Arguably the biggest silver lining of limited numbers this spring to date has been the return of Feeney from footballing Siberia. Feeney, the 6-foot-4, 217-pounder from the Bay Area, was a honorable mention All-Pac-12 player two years ago, but lost his linebacking spot to Fuimaono. Feeney did start the final two games of the regular season, which has acted as a springboard to a positive off-season and progressively a move to get back to the form that saw him rack up 76 tackles, six tackles for loss and four sacks in 2012.

Where does the position stand after two weeks? - So far it's been all about fundamentals and installation - nothing more. "Football's football; we've got to do a great job of teaching fundamentals," Gregory said. "We've got to do a good job of teaching effort. All the scheme stuff, whatever it is, will take care of itself when you've got great fundamentals."

With Timu and Littleton out, Thompson and Feeney have filled in as the veterans of the group. Thompson, in particular, has really led by example - and on both sides of the ball. We've always known the 6-foot-2, 231-pound U.S. Army All-American was a special talent; so far this spring he's been able to show off that talent as a linebacker and as a running back. I'm sure those at UCLA will want to take credit for the return of the one-platoon system by using Myles Jack the same way - but the truth is Thompson has always been the ultimate hybrid athlete. Sarkisian publicly talked about this particular quandary. He wanted to try him as a return specialist, but at the same time didn't want to detract from his defensive responsibilities.
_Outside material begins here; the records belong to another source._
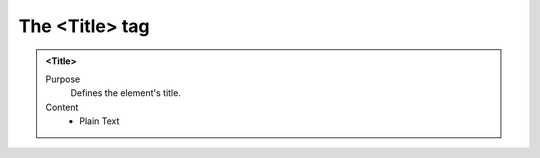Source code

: ===============
The <Title> tag
===============

.. admonition:: <Tіtle>
   
   Purpose
      Defines the element's title.

   Content
      - Plain Text 

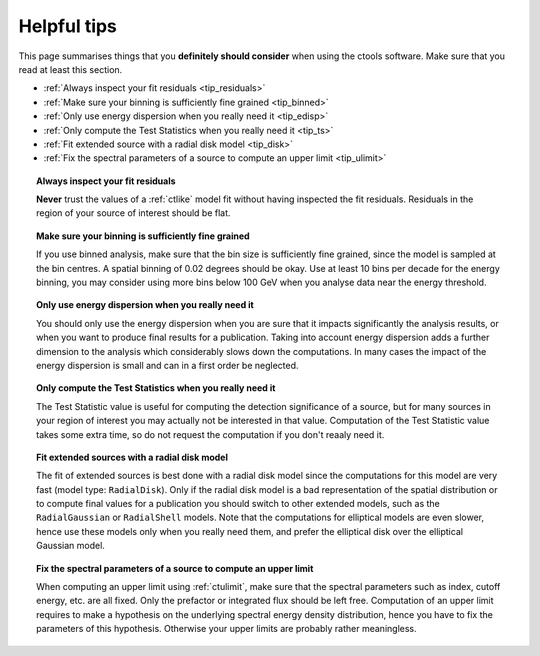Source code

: .. _sec_tips:

Helpful tips
============

This page summarises things that you **definitely should consider** when using
the ctools software. Make sure that you read at least this section.

- :ref:`Always inspect your fit residuals <tip_residuals>`
- :ref:`Make sure your binning is sufficiently fine grained <tip_binned>`
- :ref:`Only use energy dispersion when you really need it <tip_edisp>`
- :ref:`Only compute the Test Statistics when you really need it <tip_ts>`
- :ref:`Fit extended source with a radial disk model <tip_disk>`
- :ref:`Fix the spectral parameters of a source to compute an upper limit <tip_ulimit>`



.. _tip_residuals:

.. topic:: Always inspect your fit residuals

   **Never** trust the values of a :ref:`ctlike` model fit without having
   inspected the fit residuals. Residuals in the region of your source of
   interest should be flat.


.. _tip_binned:

.. topic:: Make sure your binning is sufficiently fine grained

   If you use binned analysis, make sure that the bin size is sufficiently fine
   grained, since the model is sampled at the bin centres. A spatial binning of
   0.02 degrees should be okay. Use at least 10 bins per decade for the energy
   binning, you may consider using more bins below 100 GeV when you analyse
   data near the energy threshold.


.. _tip_edisp:

.. topic:: Only use energy dispersion when you really need it

   You should only use the energy dispersion when you are sure that it
   impacts significantly the analysis results, or when you want to produce
   final results for a publication. Taking into account energy dispersion
   adds a further dimension to the analysis which considerably slows down the
   computations. In many cases the impact of the energy dispersion is small
   and can in a first order be neglected.


.. _tip_ts:

.. topic:: Only compute the Test Statistics when you really need it

   The Test Statistic value is useful for computing the detection significance
   of a source, but for many sources in your region of interest you may actually
   not be interested in that value. Computation of the Test Statistic value
   takes some extra time, so do not request the computation if you don't reaaly
   need it.


.. _tip_disk:

.. topic:: Fit extended sources with a radial disk model

   The fit of extended sources is best done with a radial disk model since the
   computations for this model are very fast (model type: ``RadialDisk``). Only
   if the radial disk model is a bad representation of the spatial distribution
   or to compute final values for a publication you should switch to other
   extended models, such as the ``RadialGaussian`` or ``RadialShell`` models.
   Note that the computations for elliptical models are even slower,
   hence use these models only when you really need them, and prefer the
   elliptical disk over the elliptical Gaussian model.


.. _tip_ulimit:

.. topic:: Fix the spectral parameters of a source to compute an upper limit

   When computing an upper limit using :ref:`ctulimit`, make sure that the
   spectral parameters such as index, cutoff energy, etc. are all fixed. Only
   the prefactor or integrated flux should be left free. Computation of an
   upper limit requires to make a hypothesis on the underlying spectral energy
   density distribution, hence you have to fix the parameters of this
   hypothesis. Otherwise your upper limits are probably rather meaningless.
Apparently Petersen has no such qualms when it comes to putting piles of plays on Shaq's plate. Obviously we'll see how much time on offense Thompson gets during the season, but the fact that he's being tried at all on offense shows just how impressed Petersen is with Shaq's physicality and versatility as a complete football player - something those that cover prep ball in the greater Sacramento area have known for years.
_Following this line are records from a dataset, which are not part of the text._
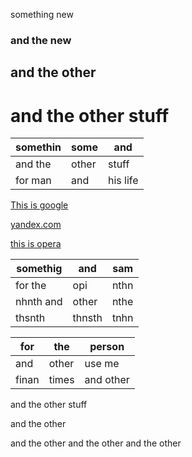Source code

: something new 


*** and the new 

** and the other 

* and the other stuff 

| somethin | some  | and      |
|----------+-------+----------|
| and the  | other | stuff    |
| for man  | and   | his life |



[[http://google.com][This is google]]

[[http://yandex.com][yandex.com]]

[[http://opera.com][this is opera]]

| somethig  | and    | sam  |
|-----------+--------+------|
| for the   | opi    | nthn |
| nhnth and | other  | nthe |
| thsnth    | thnsth | tnhn |


| for   | the   | person    |
|-------+-------+-----------|
| and   | other | use me    |
| finan | times | and other |


and the other stuff 

and the other 

and the other and the other and the other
What to look for in the second half of spring - Clearly the biggest story line come this time next week will be whether or not the media get a chance to talk to Timu, who is expected to re-join the Huskies this coming Tuesday. Thursday is the first time defensive players and coaches will be made available to reporters, so will Timu talk? Will he be allowed to go into the details of what found him on the wrong side of the law, as well as the wrong side of the program? Obviously we'll know that soon enough.

The senior captain's return will be big for this position group, a relatively young group right now that is learning and growing with the reps they've received. Timu won't be allowed in full pads for at least the first couple practices per NCAA rules, but at the same time it will be interesting to note how well he's kept himself in shape during this imposed exile.
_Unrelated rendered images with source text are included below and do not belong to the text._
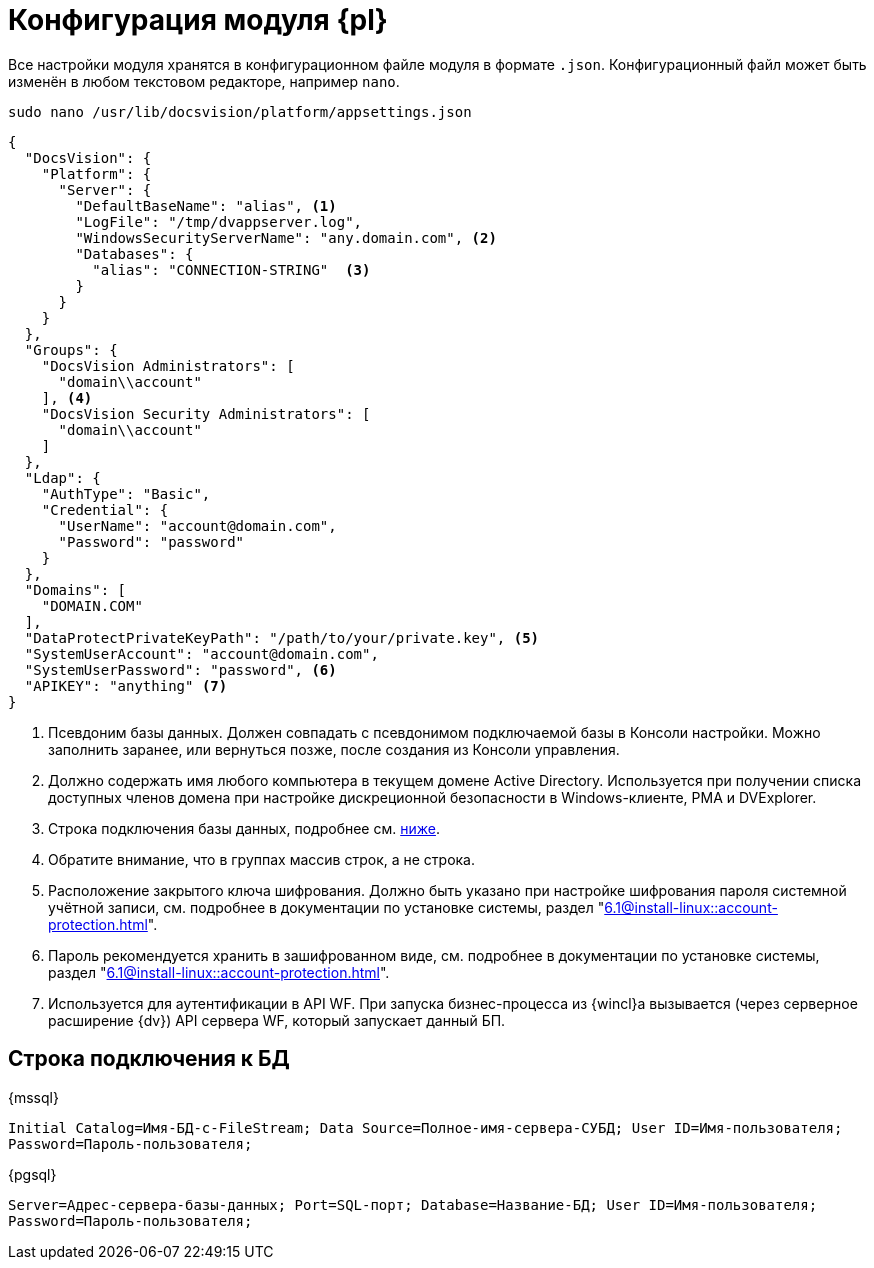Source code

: = Конфигурация модуля {pl}

Все настройки модуля хранятся в конфигурационном файле модуля в формате `.json`. Конфигурационный файл может быть изменён в любом текстовом редакторе, например `nano`.

[source,bash]
----
sudo nano /usr/lib/docsvision/platform/appsettings.json
----

[source,json]
----
{
  "DocsVision": {
    "Platform": {
      "Server": {
        "DefaultBaseName": "alias", <.>
        "LogFile": "/tmp/dvappserver.log",
        "WindowsSecurityServerName": "any.domain.com", <.>
        "Databases": {
          "alias": "CONNECTION-STRING"  <.>
        }
      }
    }
  },
  "Groups": {
    "DocsVision Administrators": [
      "domain\\account"
    ], <.>
    "DocsVision Security Administrators": [
      "domain\\account"
    ]
  },
  "Ldap": {
    "AuthType": "Basic",
    "Credential": {
      "UserName": "account@domain.com",
      "Password": "password"
    }
  },
  "Domains": [
    "DOMAIN.COM"
  ],
  "DataProtectPrivateKeyPath": "/path/to/your/private.key", <.>
  "SystemUserAccount": "account@domain.com",
  "SystemUserPassword": "password", <.>
  "APIKEY": "anything" <.>
}
----
<.> Псевдоним базы данных. Должен совпадать с псевдонимом подключаемой базы в Консоли настройки. Можно заполнить заранее, или вернуться позже, после создания из Консоли управления.
<.> Должно содержать имя любого компьютера в текущем домене Active Directory. Используется при получении списка доступных членов домена при настройке дискреционной безопасности в Windows-клиенте, РМА и DVExplorer.
<.> Строка подключения базы данных, подробнее см. <<connection-string,ниже>>.
+
<.> Обратите внимание, что в группах массив строк, а не строка.
<.> Расположение закрытого ключа шифрования. Должно быть указано при настройке шифрования пароля системной учётной записи, см. подробнее в документации по установке системы, раздел "xref:6.1@install-linux::account-protection.adoc[]".
<.>  Пароль рекомендуется хранить в зашифрованном виде, см. подробнее в документации по установке системы, раздел "xref:6.1@install-linux::account-protection.adoc[]".
<.> Используется для аутентификации в API WF. При запуска бизнес-процесса из {wincl}а вызывается (через серверное расширение {dv}) API сервера WF, который запускает данный БП.

[#connection-string]
== Строка подключения к БД

.{mssql}
****
`Initial Catalog=Имя-БД-с-FileStream; Data Source=Полное-имя-сервера-СУБД; User ID=Имя-пользователя; Password=Пароль-пользователя;`
****

{pgsql}
****
`Server=Адрес-сервера-базы-данных; Port=SQL-порт; Database=Название-БД; User ID=Имя-пользователя; Password=Пароль-пользователя;`
****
The other thing to watch out for is how Timu's presence affects reps for the younger players. Clearly Gregory is going to want to get the senior up to speed as soon as possible, but will that be to the detriment of Victor and Constantine? They've made a lot of progress so far in Timu's absence. Using Gregory's idea of playing all his guys everywhere, is this the time when a player like Victor gets reps along the defensive line and puts his hand down in the hybrid spot normally occupied by Littleton? It's a spot - at least positionally - he's comfortable playing. Will Constantine get more reps outside when Timu is out and Victor is playing in the middle? Or vise-versa?

With Littleton and Lawyer still out, Timu's inclusion will help to shore up numbers somewhat, but Gregory should still be able to give all the linebackers plenty of chances at all the different spots to build up a nice catalog of film to study and teach.